▶ _Source excerpt_:
- - - - -

December 11, 2017

Day 11 - Scaling your on-duty team

By: Damien Pacaud (@damienpacaud)

Edited By: (@bmarsteau)

Our tech team at teads.tv is mostly based in France where labour law and legislation provide quite a strict set of rules and boundaries for working out of office hours.

For this reason we’ve had to adapt and give some thought to our on-duty team organization as we grew from a start-up to a scale-up.

Intro

Scaling your on-duty team is crucial for most of the fast-growing startups that operate at a global level. The internet never sleeps, and even with the best design for resilience, one day, your system will go down. At teads, we deliver outstream video advertising for the biggest content publishers in the world. Any downtime has important repercussions on our revenue but also on the publisher’s revenue. We decided to carefully think about scaling our on-duty team in order to minimize the downtime when a system goes down. That story is below.

Our problem

In a few years, we’ve scaled from a growing startup operating with a few pizza teams into a company where more than 100 developers on 3 different locations deliver new features on a daily basis. We’ve been able to do so by implementing our own version of the “Spotify model” and it has given us the ability to stay agile while growing the tech team. Applying the same recipe to the on-duty team was a challenge, to say the least. Initially, the on-duty team was composed of a few developers that had been with teads since the very beginning and that were very knowledgeable on every part of the platform. We relied on their knowledge, availability and on the fact that they helped build most of the system. As we grew, the system became larger and more complex. The handful of developers keeping the revenue safe overnight were now unable to keep up with the needed knowledge to solve a problem.

First step : Growing the on-duty team

We started looking for people to add to the on-duty team and ideally have someone from each of our feature teams be part of the rotation. This was our way of implementing “you built it, you run it” in a country with strict labour laws. It meant growing that team to 12 people and that’s when we hit the first wall. We tried growing the team while having a few visible production incidents (S3 Service Disruption in us-east-1, anyone ?) and of course, no one was voluntarily applying to be on duty.

spounge bob

Besides, being on duty once every twelve weeks seems counterproductive as it is spread on too long a timespan. By the time you are back on duty a lot of systems have changed and it is difficult to remember good practices.

Lost battle: trying to be ready

One of the main reason nobody was applying to the on-duty rotation was the lack of documentation for how to react when an incident arises. We tried to tackle this problem and for a few months we set up meetings, put knowledgeable people in a room and ask them to kindly document the steps to take when incidents happen.

meeting

This was too large of a mission, even for a highly motivated team. Soon, meetings were skipped, and documentation was not improving.

At this point, we started thinking about the problem in a different way.

Enter on-duty pairing

The first decision we took was to have two persons on-duty at the same time for a week-long shift. We tried to wisely choose pairs for mutually exclusive skills set and experience. We will for example pair a back-end developer with a data-oriented developer. This allows to cover most systems on the critical chain.

The benefits that we see with the on-duty pairing are: It’s much easier to bounce ideas off someone when a problem is impacting production and you (or your pair) do not know how to fix it. Sometimes while on-duty, the incident runs so deep that a critical business decision must be taken. It’s much easier to share the responsibility of such a decision in the middle of the night. We accept that this may slow down the decision process as there will be back-and-forth between the pair. In the rare event of someone not waking up to the PagerDuty calls, there is a backup. Interestingly enough, we had never experienced someone not waking up until we started pairing. This brought the question that pairing may lower each individual’s sense of alert because there is a backup but in the end we feel it has more benefits than downsides.

- - - - -

▶ _Records shown_:
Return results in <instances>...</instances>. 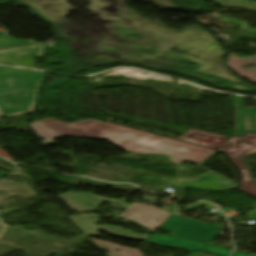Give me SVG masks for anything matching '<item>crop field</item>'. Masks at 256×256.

- - - - -

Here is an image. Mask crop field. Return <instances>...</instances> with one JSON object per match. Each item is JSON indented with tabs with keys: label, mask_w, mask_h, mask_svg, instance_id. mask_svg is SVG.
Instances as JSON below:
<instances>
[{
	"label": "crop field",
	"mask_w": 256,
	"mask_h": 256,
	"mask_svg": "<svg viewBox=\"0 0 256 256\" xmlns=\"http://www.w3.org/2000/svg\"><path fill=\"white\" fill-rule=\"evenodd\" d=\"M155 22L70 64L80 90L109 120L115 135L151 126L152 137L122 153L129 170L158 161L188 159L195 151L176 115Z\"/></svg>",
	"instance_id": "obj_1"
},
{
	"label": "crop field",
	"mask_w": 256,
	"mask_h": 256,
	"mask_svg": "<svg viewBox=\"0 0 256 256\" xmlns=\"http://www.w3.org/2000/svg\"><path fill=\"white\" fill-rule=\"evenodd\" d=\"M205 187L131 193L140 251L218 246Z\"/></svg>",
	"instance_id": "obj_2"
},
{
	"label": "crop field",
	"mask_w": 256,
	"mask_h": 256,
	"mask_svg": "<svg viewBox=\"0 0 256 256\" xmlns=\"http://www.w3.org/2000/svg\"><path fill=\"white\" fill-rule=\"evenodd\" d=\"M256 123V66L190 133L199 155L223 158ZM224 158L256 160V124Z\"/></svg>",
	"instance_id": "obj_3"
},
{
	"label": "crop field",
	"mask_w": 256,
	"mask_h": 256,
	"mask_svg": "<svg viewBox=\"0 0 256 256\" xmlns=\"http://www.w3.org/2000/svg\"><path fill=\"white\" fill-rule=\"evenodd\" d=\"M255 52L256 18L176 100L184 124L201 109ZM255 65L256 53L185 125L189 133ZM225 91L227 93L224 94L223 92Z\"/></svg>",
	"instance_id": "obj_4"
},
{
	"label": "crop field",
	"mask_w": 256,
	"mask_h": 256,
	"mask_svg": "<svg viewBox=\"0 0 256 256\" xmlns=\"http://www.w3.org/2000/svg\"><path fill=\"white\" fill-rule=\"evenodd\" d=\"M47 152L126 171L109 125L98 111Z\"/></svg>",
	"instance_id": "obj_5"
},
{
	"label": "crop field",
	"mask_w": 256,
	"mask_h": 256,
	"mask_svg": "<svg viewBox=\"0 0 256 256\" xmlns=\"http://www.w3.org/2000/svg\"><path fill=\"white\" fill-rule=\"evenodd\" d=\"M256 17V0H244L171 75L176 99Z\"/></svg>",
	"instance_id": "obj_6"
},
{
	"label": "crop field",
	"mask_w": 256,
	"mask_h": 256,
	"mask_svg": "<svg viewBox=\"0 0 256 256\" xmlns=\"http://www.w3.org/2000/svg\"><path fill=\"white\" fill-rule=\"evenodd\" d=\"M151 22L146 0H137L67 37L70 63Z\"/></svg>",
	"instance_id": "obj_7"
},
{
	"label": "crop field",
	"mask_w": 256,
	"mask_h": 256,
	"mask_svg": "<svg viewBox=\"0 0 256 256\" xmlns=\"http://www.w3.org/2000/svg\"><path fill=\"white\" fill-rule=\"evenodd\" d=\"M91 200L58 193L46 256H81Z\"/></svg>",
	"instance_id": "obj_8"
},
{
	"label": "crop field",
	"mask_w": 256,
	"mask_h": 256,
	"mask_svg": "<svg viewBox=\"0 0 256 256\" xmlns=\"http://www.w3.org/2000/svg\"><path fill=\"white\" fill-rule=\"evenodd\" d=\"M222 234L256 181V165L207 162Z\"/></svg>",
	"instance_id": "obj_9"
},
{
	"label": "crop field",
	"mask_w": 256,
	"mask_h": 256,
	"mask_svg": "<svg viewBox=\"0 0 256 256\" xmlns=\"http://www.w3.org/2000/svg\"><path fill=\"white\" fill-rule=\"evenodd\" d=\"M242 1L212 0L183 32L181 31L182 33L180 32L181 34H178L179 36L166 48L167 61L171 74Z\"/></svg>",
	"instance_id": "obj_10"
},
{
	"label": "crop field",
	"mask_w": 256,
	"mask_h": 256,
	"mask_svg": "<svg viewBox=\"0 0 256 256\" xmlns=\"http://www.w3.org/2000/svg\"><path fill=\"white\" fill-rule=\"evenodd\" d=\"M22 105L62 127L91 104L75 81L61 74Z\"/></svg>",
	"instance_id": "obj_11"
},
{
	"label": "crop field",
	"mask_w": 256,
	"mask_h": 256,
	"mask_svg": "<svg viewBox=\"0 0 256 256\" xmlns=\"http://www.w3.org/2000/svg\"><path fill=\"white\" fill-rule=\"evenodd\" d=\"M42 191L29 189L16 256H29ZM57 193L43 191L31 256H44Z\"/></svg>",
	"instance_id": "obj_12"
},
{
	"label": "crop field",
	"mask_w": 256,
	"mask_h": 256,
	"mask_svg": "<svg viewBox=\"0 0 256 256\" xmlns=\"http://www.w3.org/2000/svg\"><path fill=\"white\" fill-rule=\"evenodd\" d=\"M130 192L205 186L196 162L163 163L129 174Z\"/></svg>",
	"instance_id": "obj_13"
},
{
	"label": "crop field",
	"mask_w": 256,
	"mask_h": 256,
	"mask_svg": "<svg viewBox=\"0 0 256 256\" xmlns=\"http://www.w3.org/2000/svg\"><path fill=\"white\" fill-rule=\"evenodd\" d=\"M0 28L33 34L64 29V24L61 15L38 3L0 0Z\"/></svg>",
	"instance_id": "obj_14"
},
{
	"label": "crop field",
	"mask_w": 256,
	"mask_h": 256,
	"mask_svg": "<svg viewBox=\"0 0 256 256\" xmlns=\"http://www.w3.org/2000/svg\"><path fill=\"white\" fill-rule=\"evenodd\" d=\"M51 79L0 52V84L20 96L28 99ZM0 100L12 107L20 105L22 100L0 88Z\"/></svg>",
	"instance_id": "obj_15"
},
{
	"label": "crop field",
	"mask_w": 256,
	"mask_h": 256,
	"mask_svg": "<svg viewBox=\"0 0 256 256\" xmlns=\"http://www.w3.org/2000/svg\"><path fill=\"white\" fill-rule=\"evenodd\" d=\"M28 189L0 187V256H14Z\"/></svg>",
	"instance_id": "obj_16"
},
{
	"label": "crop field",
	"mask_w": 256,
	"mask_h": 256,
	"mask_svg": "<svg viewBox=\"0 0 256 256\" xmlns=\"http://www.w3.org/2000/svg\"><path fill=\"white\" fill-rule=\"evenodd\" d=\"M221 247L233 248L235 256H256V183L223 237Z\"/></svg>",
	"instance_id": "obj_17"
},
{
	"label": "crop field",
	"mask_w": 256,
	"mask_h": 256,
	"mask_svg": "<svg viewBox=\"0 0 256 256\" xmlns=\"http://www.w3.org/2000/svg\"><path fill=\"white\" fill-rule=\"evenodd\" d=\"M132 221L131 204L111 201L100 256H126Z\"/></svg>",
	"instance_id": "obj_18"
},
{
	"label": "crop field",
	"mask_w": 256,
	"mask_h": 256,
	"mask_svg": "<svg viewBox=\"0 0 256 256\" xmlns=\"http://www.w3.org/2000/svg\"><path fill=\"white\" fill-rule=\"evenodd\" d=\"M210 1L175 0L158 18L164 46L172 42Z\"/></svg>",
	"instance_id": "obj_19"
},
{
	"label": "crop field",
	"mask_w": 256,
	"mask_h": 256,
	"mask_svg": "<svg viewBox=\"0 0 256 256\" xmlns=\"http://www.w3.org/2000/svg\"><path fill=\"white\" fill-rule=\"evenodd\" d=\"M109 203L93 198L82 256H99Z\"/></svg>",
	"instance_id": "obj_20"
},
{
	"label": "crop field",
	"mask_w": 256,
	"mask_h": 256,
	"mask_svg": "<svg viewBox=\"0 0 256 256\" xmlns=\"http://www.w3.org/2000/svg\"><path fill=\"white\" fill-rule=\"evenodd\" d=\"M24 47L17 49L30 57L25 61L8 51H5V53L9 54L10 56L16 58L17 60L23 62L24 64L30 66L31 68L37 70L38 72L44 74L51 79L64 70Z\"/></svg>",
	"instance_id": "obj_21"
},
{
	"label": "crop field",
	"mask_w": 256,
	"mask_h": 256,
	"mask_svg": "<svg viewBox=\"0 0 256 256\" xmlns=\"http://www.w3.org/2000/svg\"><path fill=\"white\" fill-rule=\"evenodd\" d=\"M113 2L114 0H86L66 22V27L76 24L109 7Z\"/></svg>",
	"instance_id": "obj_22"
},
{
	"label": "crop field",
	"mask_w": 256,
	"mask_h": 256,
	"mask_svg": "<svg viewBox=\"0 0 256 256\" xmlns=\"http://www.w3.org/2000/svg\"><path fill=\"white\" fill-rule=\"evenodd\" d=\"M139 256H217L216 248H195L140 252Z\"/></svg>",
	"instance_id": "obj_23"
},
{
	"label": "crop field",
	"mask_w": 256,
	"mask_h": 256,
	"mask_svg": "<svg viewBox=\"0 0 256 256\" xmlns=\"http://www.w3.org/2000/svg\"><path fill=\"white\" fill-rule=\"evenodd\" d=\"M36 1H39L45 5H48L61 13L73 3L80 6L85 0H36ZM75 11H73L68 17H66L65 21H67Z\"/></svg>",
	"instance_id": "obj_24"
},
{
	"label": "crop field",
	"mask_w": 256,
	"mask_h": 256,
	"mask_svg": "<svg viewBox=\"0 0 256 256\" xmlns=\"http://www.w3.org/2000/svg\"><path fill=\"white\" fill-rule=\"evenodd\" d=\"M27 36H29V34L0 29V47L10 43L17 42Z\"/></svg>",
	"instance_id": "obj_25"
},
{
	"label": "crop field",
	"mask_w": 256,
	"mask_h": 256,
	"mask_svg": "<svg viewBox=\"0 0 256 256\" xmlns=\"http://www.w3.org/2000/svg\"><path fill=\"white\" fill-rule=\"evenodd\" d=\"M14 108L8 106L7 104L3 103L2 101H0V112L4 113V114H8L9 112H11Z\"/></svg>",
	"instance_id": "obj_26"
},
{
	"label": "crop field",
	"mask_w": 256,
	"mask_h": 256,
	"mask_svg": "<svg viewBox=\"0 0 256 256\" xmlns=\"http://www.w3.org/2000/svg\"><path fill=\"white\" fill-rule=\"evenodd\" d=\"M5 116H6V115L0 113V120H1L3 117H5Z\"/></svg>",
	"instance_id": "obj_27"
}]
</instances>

- - - - -

▶ _Tasks to complete_:
1. Print everything in the post on scaling the on-duty team from "This was too" down to "the critical chain.".
2. Answer these questions from the post on scaling the on-duty team:
(a) From how many different locations do the company's developers deliver new features?
(b) To how many people did adding someone from each feature team grow the on-duty team?
(c) How long is the shift that the on-duty pair works together?
3. Extend the post on scaling the on-duty team, picking up after its final sentence.

▶ _Responses per task_:
1.
This was too large of a mission, even for a highly motivated team. Soon, meetings were skipped, and documentation was not improving.

At this point, we started thinking about the problem in a different way.

Enter on-duty pairing

The first decision we took was to have two persons on-duty at the same time for a week-long shift. We tried to wisely choose pairs for mutually exclusive skills set and experience. We will for example pair a back-end developer with a data-oriented developer. This allows to cover most systems on the critical chain.

2.
(a) 3
(b) 12
(c) A week

3.
teamwork

We implemented this change in a few weeks and so far we are quite happy with it. The team has scaled to 12 developers, coming from all feature teams, and the rotation goes smoothly.

Escalation ?

The traditional way of dealing with increasing complexity is to have an escalation policy. We chose not to implement this and have PagerDuty automatically wake up both pairing developers at the same time. This automates the decision of waking-up another human being and makes PagerDuty responsible for it. We don’t want to be responsible for this hard decision so we let the robot do it.

robot

Escalation usually also solves the “I need an expert on [insert any well known distributed system here] and I need her right now” problem. Putting them on escalation policies is great if you have a big enough pool of experts on each of the systems that you use. For us this meant that a few persons would be on call every other week. We thought this was not acceptable and decided that we could solve this by : Telling the on-duty team members we know they will do their best to recover the issue Giving them the confidence that, as engineers, they will find a solution Automating as much as we can routine maintenance operations (taking a bad cassandra node out of the ring, decommissioning and replacing a Kafka broker…)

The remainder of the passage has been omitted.